━━━ Material supplied ━━━

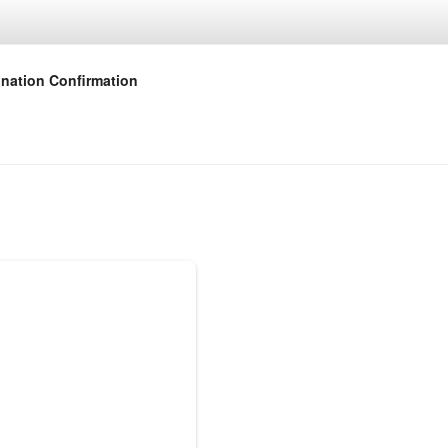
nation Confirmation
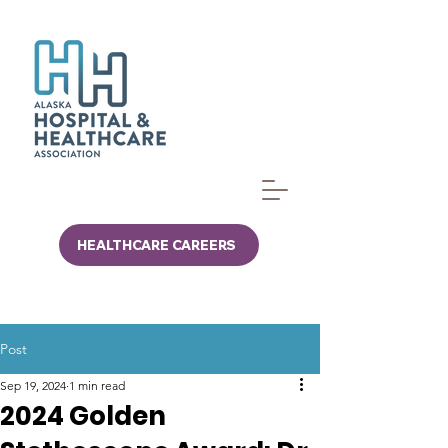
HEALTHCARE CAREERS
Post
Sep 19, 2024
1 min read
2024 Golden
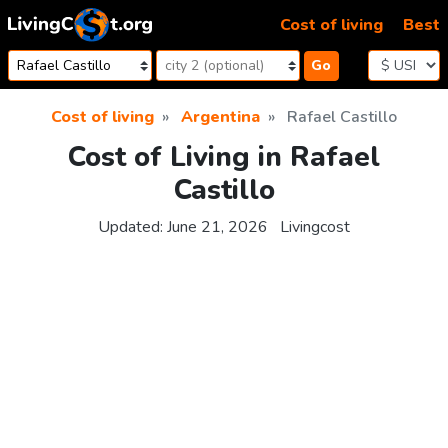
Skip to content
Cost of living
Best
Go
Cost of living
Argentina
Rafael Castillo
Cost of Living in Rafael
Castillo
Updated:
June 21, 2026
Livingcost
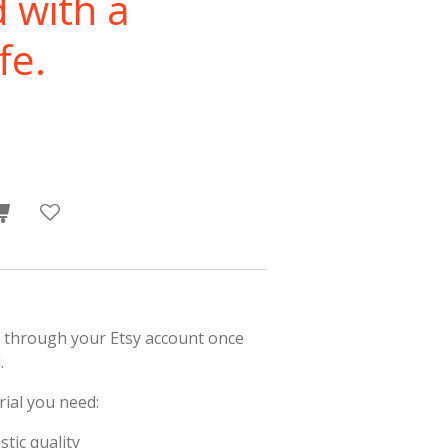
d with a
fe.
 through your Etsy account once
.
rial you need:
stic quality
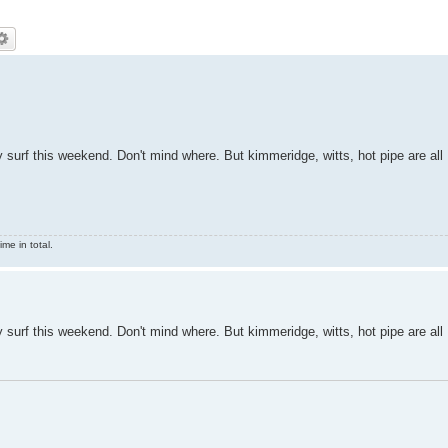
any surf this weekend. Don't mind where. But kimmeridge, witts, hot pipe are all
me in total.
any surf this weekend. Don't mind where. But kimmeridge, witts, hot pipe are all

━━━
━━━ Material supplied ━━━

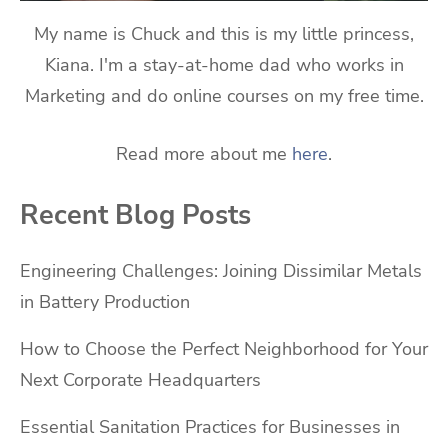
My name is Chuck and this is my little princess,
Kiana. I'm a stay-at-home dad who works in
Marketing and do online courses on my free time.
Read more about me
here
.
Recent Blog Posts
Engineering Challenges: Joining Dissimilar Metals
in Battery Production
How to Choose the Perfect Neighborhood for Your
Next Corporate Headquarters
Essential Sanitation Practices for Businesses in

━━━

- Action item
Whenever the string "Rafael" shows up in a line of the records, copy that line.

- Exercise answer
Rafael Castillo
Cost of Living in Rafael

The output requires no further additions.